> PROMPT:
Write out the text lines of all the entries below as a JSON list of strings, one string per line, leaving out blank lines and the pictures.

> INFORMATION:
--- START ---

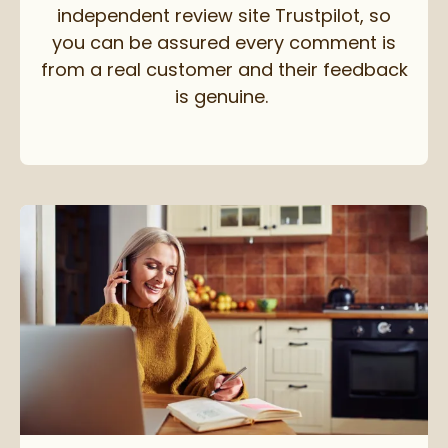
independent review site Trustpilot, so
you can be assured every comment is
from a real customer and their feedback
is genuine.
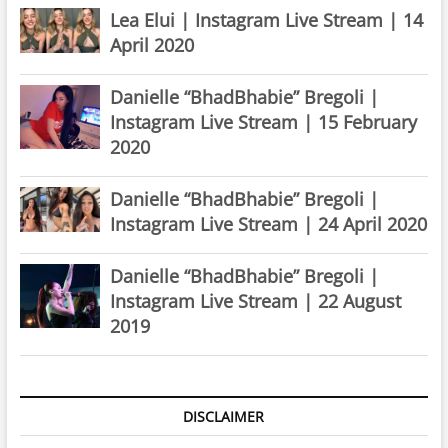
Lea Elui | Instagram Live Stream | 14
April 2020
Danielle “BhadBhabie” Bregoli |
Instagram Live Stream | 15 February
2020
Danielle “BhadBhabie” Bregoli |
Instagram Live Stream | 24 April 2020
Danielle “BhadBhabie” Bregoli |
Instagram Live Stream | 22 August
2019
DISCLAIMER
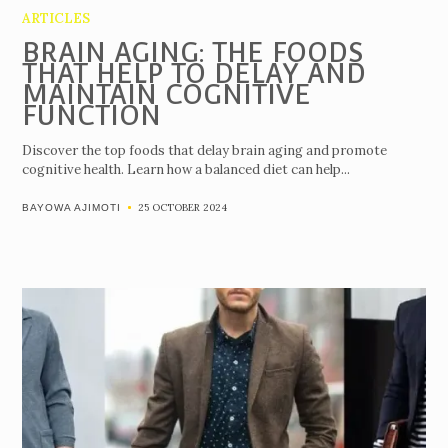
ARTICLES
BRAIN AGING: THE FOODS
THAT HELP TO DELAY AND
MAINTAIN COGNITIVE
FUNCTION
Discover the top foods that delay brain aging and promote
cognitive health. Learn how a balanced diet can help...
25 OCTOBER 2024
BAYOWA AJIMOTI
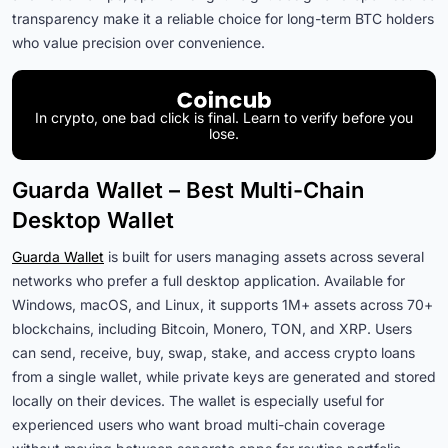
transparency make it a reliable choice for long-term BTC holders
who value precision over convenience.
In crypto, one bad click is final. Learn to verify before you
lose.
Guarda Wallet – Best Multi-Chain
Desktop Wallet
Guarda Wallet
is built for users managing assets across several
networks who prefer a full desktop application. Available for
Windows, macOS, and Linux, it supports 1M+ assets across 70+
blockchains, including Bitcoin, Monero, TON, and XRP. Users
can send, receive, buy, swap, stake, and access crypto loans
from a single wallet, while private keys are generated and stored
locally on their devices.
The wallet is especially useful for
experienced users who want broad multi-chain coverage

--- END ---

> EXERCISE OUTPUT:
[
  "independent review site Trustpilot, so",
  "you can be assured every comment is",
  "from a real customer and their feedback",
  "is genuine.",
  "Lea Elui | Instagram Live Stream | 14",
  "April 2020",
  "Danielle “BhadBhabie” Bregoli |",
  "Instagram Live Stream | 15 February",
  "2020",
  "Danielle “BhadBhabie” Bregoli |",
  "Instagram Live Stream | 24 April 2020",
  "Danielle “BhadBhabie” Bregoli |",
  "Instagram Live Stream | 22 August",
  "2019",
  "DISCLAIMER",
  "ARTICLES",
  "BRAIN AGING: THE FOODS",
  "THAT HELP TO DELAY AND",
  "MAINTAIN COGNITIVE",
  "FUNCTION",
  "Discover the top foods that delay brain aging and promote",
  "cognitive health. Learn how a balanced diet can help...",
  "25 OCTOBER 2024",
  "BAYOWA AJIMOTI",
  "transparency make it a reliable choice for long-term BTC holders",
  "who value precision over convenience.",
  "In crypto, one bad click is final. Learn to verify before you",
  "lose.",
  "Guarda Wallet – Best Multi-Chain",
  "Desktop Wallet",
  "Guarda Wallet",
  "is built for users managing assets across several",
  "networks who prefer a full desktop application. Available for",
  "Windows, macOS, and Linux, it supports 1M+ assets across 70+",
  "blockchains, including Bitcoin, Monero, TON, and XRP. Users",
  "can send, receive, buy, swap, stake, and access crypto loans",
  "from a single wallet, while private keys are generated and stored",
  "locally on their devices.",
  "The wallet is especially useful for",
  "experienced users who want broad multi-chain coverage"
]